### COMPITO 1
Riscrivi tali e quali le righe dei record, cominciando dalla prima riga dei record e fermandoti dopo la riga che contiene "genus: Egregia", inclusa.

### BLOCCO DI TESTO
◇ ◇ ◇ ◇
Ritorna dopo tre mesi al Getty Museum di Los Angeles, prima era rimasto un mese e mezzo a Palazzo Strozzi nella mostra “Potere e phatos”, la scultura del “Pugilatore”, un bronzo con intarsi in rame della prima età ellenistica, uno dei pochi bronzi greci conservati per intero. E’ arrivato martedì 10 novembre con un aereo cargo Lux, imballato in una tripla cassa di massima sicurezza, provvista di un sistema interno di controllo di umidità, temperatura e vibrazioni che ha registrato minuto per minuto le condizioni di viaggio.
La stessa cosa è avvenuta per l’andata, preceduta da un’accurata campagna fotografica che è stata ripetuta al momento dell’arrivo. Ad accompagnare il preziosissimo carico e stare attenti che tutto filasse alla perfezione, la restauratrice Ida Maria Rapinesi. Una volta in America, anche per ragioni di allestimento, la scultura è rimasta qualche giorno dentro la cassa, quasi per acclimatarsi, prima di mostrarsi ai visitatori che sono stati più di 170mila.
In realtà l’avrebbe voluta anche la National Gallery of Art di Washington, terza tappa della bellissima mostra sui bronzi del mondo ellenistico apertasi in primavera a Firenze, ma doveva essere “una sola sede”, per evitare stress continui e per motivi conservativi, precisa Rita Paris, direttrice di Palazzo Massimo. “Ma quando torna?” le hanno chiesto in tanti. Il pugilatore non è una delle tante bellissime opere del museo, ma una delle più significative, che “ha sfidato anche il tempo” come è scritto nella gigantografia sulla facciata del palazzo. Quasi un’icona del Museo. E molto sotto controllo, curatissima.
L’ultimo restauro degli anni ’80 è stato eseguito da Olimpia Colicicci, seguito nel 2005 da un intervento di manutenzione. “Abbiamo in programma per il prossimo anno un nuovo allestimento, volto in particolar modo a migliorare la luce e gli aspetti conservativi della sala”, annuncia Paris.
◇ ◇ ◇ ◇
### DATI FORNITI

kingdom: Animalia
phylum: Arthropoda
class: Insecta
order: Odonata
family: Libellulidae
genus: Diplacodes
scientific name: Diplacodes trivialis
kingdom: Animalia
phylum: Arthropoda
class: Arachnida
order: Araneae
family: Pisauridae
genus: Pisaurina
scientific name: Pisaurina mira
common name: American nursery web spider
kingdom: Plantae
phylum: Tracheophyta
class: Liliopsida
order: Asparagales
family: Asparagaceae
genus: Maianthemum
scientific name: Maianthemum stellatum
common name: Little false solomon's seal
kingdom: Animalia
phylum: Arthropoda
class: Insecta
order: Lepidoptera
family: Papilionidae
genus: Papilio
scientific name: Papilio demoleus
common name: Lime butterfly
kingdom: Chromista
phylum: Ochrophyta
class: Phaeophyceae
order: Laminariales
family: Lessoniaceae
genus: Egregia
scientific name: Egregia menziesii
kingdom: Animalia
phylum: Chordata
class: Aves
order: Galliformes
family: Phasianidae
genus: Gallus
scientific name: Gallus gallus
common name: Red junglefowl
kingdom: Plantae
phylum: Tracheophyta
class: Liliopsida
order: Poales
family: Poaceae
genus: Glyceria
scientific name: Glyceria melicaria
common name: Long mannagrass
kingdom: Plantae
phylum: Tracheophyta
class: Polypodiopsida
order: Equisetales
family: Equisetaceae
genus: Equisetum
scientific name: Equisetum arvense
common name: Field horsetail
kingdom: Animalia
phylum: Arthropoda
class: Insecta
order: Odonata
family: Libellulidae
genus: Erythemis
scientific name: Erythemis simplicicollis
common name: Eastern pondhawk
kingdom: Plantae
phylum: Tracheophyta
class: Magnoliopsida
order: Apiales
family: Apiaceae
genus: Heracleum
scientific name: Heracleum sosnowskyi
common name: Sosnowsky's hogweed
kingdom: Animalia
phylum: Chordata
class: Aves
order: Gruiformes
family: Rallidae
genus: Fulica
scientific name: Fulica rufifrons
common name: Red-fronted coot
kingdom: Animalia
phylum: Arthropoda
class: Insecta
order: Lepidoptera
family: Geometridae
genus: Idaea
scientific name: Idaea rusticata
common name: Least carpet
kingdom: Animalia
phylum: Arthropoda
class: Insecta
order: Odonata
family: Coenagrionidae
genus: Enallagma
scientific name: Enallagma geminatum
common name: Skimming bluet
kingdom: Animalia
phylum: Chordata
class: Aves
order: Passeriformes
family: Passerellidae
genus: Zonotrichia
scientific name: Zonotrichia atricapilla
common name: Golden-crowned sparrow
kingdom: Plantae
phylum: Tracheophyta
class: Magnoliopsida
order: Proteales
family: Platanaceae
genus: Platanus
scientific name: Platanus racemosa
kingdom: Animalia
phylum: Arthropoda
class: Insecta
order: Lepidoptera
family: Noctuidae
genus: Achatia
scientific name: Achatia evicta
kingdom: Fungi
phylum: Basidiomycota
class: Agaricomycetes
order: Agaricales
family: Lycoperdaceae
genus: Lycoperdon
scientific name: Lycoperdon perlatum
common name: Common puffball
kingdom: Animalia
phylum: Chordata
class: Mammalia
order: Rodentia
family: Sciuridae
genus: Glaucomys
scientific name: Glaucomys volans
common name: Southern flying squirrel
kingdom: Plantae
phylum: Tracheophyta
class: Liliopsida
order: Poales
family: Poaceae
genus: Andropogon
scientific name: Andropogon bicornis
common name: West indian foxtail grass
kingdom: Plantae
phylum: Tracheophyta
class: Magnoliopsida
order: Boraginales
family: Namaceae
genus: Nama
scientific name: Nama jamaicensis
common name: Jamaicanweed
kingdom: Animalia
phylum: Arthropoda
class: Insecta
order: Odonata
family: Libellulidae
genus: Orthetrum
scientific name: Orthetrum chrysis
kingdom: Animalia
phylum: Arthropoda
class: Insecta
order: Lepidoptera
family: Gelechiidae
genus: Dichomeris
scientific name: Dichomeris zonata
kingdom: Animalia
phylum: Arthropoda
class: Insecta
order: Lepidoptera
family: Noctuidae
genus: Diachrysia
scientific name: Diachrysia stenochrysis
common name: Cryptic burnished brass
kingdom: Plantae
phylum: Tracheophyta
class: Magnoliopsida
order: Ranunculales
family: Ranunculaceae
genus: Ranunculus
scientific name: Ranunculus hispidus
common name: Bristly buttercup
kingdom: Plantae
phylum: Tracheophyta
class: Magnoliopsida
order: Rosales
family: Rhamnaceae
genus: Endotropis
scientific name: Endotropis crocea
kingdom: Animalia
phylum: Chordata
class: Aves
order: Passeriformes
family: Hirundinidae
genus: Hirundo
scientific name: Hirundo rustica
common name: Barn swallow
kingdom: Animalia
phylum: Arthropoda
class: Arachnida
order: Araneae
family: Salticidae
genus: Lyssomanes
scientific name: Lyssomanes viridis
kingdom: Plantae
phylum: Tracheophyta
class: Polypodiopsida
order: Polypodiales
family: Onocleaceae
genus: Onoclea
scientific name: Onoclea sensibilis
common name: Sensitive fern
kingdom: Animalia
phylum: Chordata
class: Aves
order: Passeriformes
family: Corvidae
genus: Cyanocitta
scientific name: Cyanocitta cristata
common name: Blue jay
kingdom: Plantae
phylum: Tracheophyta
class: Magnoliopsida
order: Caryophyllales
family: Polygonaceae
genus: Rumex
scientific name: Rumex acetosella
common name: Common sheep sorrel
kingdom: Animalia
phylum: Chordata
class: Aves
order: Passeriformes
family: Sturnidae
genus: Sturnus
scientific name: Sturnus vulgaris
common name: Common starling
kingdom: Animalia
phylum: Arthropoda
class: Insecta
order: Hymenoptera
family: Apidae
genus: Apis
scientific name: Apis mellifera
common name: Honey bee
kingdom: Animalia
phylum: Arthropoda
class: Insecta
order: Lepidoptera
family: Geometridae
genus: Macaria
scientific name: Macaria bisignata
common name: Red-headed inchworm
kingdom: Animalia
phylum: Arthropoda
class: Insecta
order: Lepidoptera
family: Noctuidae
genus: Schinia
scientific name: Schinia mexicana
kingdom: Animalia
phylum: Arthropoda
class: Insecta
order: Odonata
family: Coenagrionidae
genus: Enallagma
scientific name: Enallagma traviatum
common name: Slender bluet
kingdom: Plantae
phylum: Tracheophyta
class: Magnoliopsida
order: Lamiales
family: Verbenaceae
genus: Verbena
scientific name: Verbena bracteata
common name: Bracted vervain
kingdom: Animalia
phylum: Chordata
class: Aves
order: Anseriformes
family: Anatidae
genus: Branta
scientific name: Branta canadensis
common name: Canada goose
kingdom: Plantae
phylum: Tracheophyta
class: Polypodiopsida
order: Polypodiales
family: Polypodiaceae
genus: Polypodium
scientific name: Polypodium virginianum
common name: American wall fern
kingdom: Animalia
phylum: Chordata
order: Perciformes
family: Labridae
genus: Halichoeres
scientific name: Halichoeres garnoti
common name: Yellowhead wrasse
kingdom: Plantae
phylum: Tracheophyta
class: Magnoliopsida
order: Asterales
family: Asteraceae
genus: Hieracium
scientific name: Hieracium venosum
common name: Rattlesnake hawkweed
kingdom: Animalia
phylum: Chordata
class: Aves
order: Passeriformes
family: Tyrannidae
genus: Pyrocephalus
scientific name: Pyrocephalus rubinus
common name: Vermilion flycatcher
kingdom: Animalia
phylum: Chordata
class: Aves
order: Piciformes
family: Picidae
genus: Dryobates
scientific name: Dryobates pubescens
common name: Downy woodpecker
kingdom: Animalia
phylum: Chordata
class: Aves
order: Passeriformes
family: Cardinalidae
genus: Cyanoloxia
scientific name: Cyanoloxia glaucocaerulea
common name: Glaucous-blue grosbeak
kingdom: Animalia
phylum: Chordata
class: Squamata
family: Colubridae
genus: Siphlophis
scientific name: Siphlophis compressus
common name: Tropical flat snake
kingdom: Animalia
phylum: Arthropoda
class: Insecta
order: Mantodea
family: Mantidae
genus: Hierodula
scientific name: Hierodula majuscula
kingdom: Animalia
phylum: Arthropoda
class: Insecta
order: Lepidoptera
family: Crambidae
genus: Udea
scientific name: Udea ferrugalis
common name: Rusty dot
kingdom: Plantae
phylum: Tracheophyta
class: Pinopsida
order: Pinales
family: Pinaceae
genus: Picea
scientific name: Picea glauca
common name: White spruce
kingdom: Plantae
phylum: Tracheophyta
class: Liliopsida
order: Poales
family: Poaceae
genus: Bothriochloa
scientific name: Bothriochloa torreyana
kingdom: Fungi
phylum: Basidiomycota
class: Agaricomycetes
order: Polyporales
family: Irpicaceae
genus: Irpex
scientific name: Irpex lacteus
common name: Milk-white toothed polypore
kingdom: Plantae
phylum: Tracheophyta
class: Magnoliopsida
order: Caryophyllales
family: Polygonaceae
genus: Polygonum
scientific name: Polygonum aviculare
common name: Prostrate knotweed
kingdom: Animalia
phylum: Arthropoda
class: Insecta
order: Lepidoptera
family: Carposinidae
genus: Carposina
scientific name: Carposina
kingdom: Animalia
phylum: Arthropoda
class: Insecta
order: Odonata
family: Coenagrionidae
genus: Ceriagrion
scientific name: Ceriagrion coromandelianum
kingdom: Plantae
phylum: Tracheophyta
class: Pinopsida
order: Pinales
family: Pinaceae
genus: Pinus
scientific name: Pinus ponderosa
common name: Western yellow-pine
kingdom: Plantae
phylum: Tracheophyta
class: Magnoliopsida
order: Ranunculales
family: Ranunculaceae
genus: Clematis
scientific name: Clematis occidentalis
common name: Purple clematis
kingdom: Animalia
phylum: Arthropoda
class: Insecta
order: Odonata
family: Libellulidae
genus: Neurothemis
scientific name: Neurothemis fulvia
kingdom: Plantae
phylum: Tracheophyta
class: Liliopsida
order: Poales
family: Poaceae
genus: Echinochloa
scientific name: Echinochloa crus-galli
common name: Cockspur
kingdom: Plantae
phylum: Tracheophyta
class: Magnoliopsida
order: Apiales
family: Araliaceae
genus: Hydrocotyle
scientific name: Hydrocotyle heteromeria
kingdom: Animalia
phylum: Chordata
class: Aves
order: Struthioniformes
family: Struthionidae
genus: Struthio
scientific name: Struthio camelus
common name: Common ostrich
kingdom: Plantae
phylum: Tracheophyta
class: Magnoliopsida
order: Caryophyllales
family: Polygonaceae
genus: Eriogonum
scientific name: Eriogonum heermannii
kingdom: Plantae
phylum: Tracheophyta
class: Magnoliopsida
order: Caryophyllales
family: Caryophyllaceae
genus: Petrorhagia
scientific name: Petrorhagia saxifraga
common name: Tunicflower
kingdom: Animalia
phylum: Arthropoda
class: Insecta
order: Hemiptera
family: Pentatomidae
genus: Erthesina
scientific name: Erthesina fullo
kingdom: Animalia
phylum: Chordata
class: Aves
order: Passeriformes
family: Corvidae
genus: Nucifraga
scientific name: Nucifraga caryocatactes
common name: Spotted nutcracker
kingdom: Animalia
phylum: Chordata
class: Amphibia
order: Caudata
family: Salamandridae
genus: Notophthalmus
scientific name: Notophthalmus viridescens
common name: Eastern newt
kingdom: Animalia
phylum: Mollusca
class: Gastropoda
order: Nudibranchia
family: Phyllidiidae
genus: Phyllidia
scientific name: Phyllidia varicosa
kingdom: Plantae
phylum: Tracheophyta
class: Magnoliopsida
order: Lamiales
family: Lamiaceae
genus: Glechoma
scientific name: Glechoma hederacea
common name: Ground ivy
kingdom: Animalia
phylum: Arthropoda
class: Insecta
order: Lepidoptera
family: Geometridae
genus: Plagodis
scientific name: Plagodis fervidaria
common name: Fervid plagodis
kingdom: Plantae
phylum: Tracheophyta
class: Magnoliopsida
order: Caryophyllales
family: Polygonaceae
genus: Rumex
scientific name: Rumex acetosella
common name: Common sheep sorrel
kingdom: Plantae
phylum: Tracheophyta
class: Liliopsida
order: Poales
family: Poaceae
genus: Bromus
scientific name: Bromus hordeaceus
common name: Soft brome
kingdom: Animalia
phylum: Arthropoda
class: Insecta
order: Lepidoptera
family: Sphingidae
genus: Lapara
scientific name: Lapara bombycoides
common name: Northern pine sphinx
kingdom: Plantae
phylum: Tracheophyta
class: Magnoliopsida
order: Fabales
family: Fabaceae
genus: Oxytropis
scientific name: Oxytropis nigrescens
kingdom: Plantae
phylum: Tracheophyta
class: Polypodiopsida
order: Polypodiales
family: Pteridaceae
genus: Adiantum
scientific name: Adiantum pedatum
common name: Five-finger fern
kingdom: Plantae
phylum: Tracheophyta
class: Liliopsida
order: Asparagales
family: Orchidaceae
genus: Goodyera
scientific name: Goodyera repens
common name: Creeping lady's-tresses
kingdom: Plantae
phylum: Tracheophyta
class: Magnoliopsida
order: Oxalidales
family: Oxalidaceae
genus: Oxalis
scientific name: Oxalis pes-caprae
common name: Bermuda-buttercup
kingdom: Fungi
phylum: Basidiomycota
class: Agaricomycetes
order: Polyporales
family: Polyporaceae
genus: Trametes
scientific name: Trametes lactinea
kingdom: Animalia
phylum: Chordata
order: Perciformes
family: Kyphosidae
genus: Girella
◇ ◇ ◇ ◇
### COMPITO 2
Nel testo sul Pugilatore, perché la scultura non è andata anche alla National Gallery of Art di Washington? Rispondi in una-tre frasi.

### RISPOSTA COMPLETA 1
kingdom: Animalia
phylum: Arthropoda
class: Insecta
order: Odonata
family: Libellulidae
genus: Diplacodes
scientific name: Diplacodes trivialis
kingdom: Animalia
phylum: Arthropoda
class: Arachnida
order: Araneae
family: Pisauridae
genus: Pisaurina
scientific name: Pisaurina mira
common name: American nursery web spider
kingdom: Plantae
phylum: Tracheophyta
class: Liliopsida
order: Asparagales
family: Asparagaceae
genus: Maianthemum
scientific name: Maianthemum stellatum
common name: Little false solomon's seal
kingdom: Animalia
phylum: Arthropoda
class: Insecta
order: Lepidoptera
family: Papilionidae
genus: Papilio
scientific name: Papilio demoleus
common name: Lime butterfly
kingdom: Chromista
phylum: Ochrophyta
class: Phaeophyceae
order: Laminariales
family: Lessoniaceae
genus: Egregia

### RISPOSTA COMPLETA 2
Il prestito doveva essere limitato a una sola sede. Lo scopo era evitare alla scultura stress continui e rispondere a motivi conservativi, come precisa Rita Paris, direttrice di Palazzo Massimo.